Fermentors are defined as a medium that encourages the fermentation process. Acting as the impetus for creating fermented substances such as wine and beer, fermentors help to establish the perfect balance of bacteria to create the desired effect. Here are some basics of how fermentors function in the creation of viticulture that helps to produce some of the beverages many of us enjoy regularly.
Winemaking begins with the selection of grapes that have the right color, texture, and taste for the creation of wine. Grapes possess a natural sweetness, which forms the basis for the creation of fermentors. During the winemaking process, the crushed grapes are placed in large vats, often oak barrels. The temperature in the vats is maintained at a constant temperature. This allows the natural bacteria found in the atmosphere to interact with the sugar content of the grapes. As the bacterium begins to absorb the sweet liquid from the grapes, it excretes carbon dioxide and alcohol.
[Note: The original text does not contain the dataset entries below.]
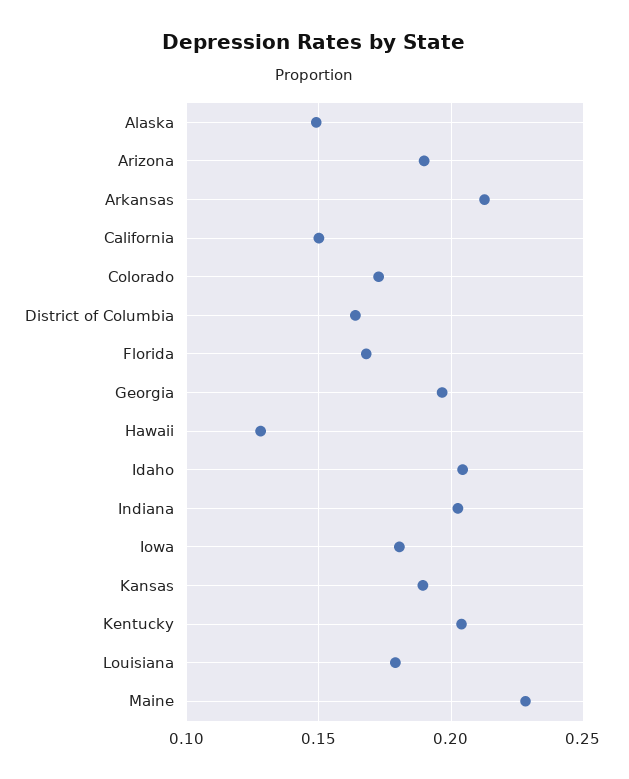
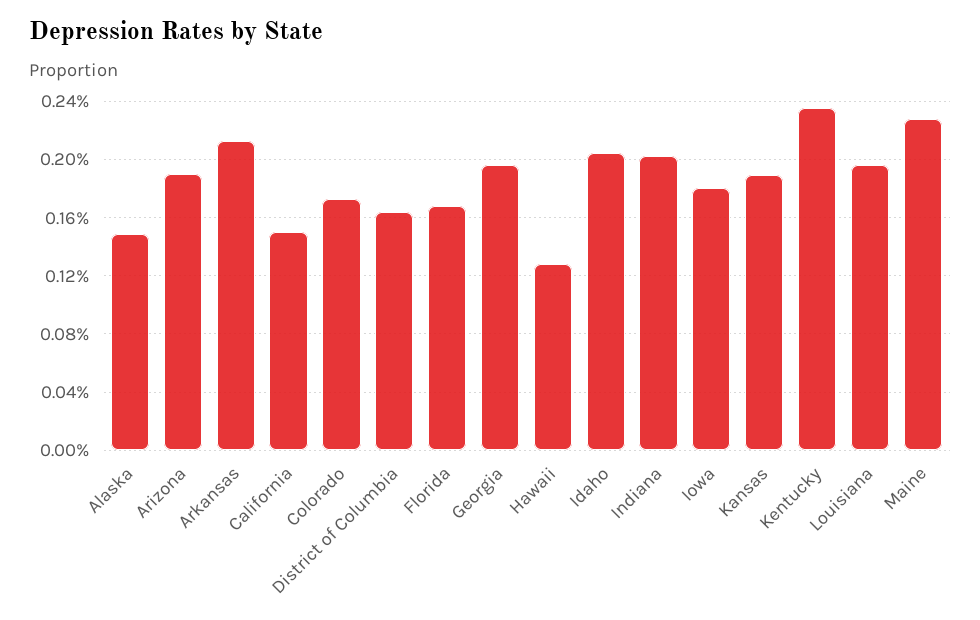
  {
    "Alaska": 0.15,
    "Arizona": 0.19,
    "Arkansas": 0.215,
    "California": 0.15,
    "Colorado": 0.175,
    "District of Columbia": 0.165,
    "Florida": 0.17,
    "Georgia": 0.195,
    "Hawaii": 0.13,
    "Idaho": 0.205,
    "Indiana": 0.205,
    "Iowa": 0.18,
    "Kansas": 0.19,
-   "Kentucky": 0.205,
+   "Kentucky": 0.235,
-   "Louisiana": 0.18,
+   "Louisiana": 0.195,
    "Maine": 0.23
  }

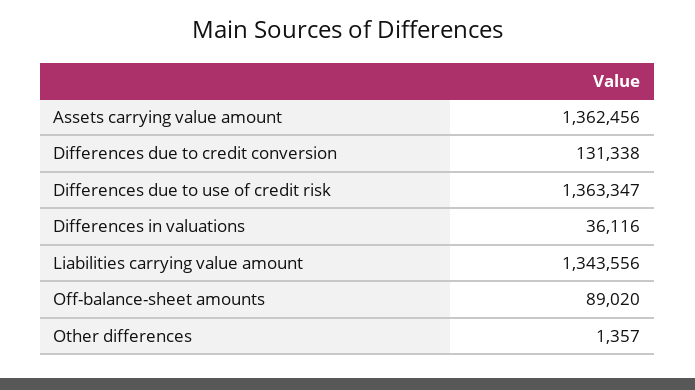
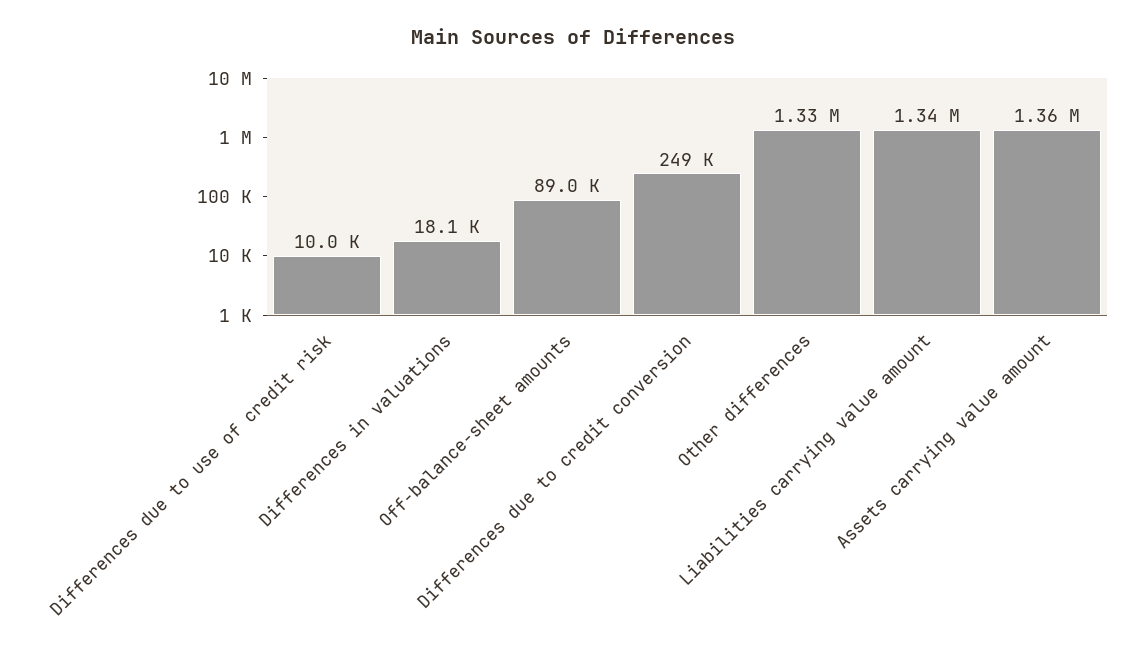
  {
    "Assets carrying value amount": 1362456,
-   "Differences due to credit conversion": 131338,
+   "Differences due to credit conversion": 249000,
-   "Differences due to use of credit risk": 1363347,
+   "Differences due to use of credit risk": 10000,
-   "Differences in valuations": 36116,
+   "Differences in valuations": 18100,
    "Liabilities carrying value amount": 1343556,
    "Off-balance-sheet amounts": 89020,
-   "Other differences": 1357
+   "Other differences": 1330000
  }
Along with the change in the grape juice itself, the bacteria also develop fungi that attaches to the sides of the vat and helps to hasten the fermentation process. Knowing when to remove the fermenting wine so that the desired alcohol content is obtained can be tricky. However, professional wine producers monitor the process of the fermentation process closely, taking into consideration the quality of the grapes, the temperature and whether the process is proceeding on schedule or not. Understanding and applying the necessary process to create wine is usually referred to as enology or oenology.
Fermentors can also be created synthetically as well. Modern science is able to harness bacteria and combine it with glucose and sucrose to create fermentors that allow the manufacturing of many important medicines and other agents that help in the practice of modern medicine. For example, a number of antibiotics are created using fermentors, as well as synthetic hormones that are used for replacement therapy.
Whatever the application, there are certain characteristics required in the creation of all fermentors. Beginning with a medium such as citrus fruits, special attention must be paid to the pH balance, amount of light exposure, barometric pressure and the nutrient level of the medium. The substance created with the use of fermentors may be strained or filtered in some way after completing the process, so the desired strength is ensured. In some instances the fermentors may be used a second time; often these are referred to as growth mediums or fermentors and are used to jump-start the process with a fresh medium.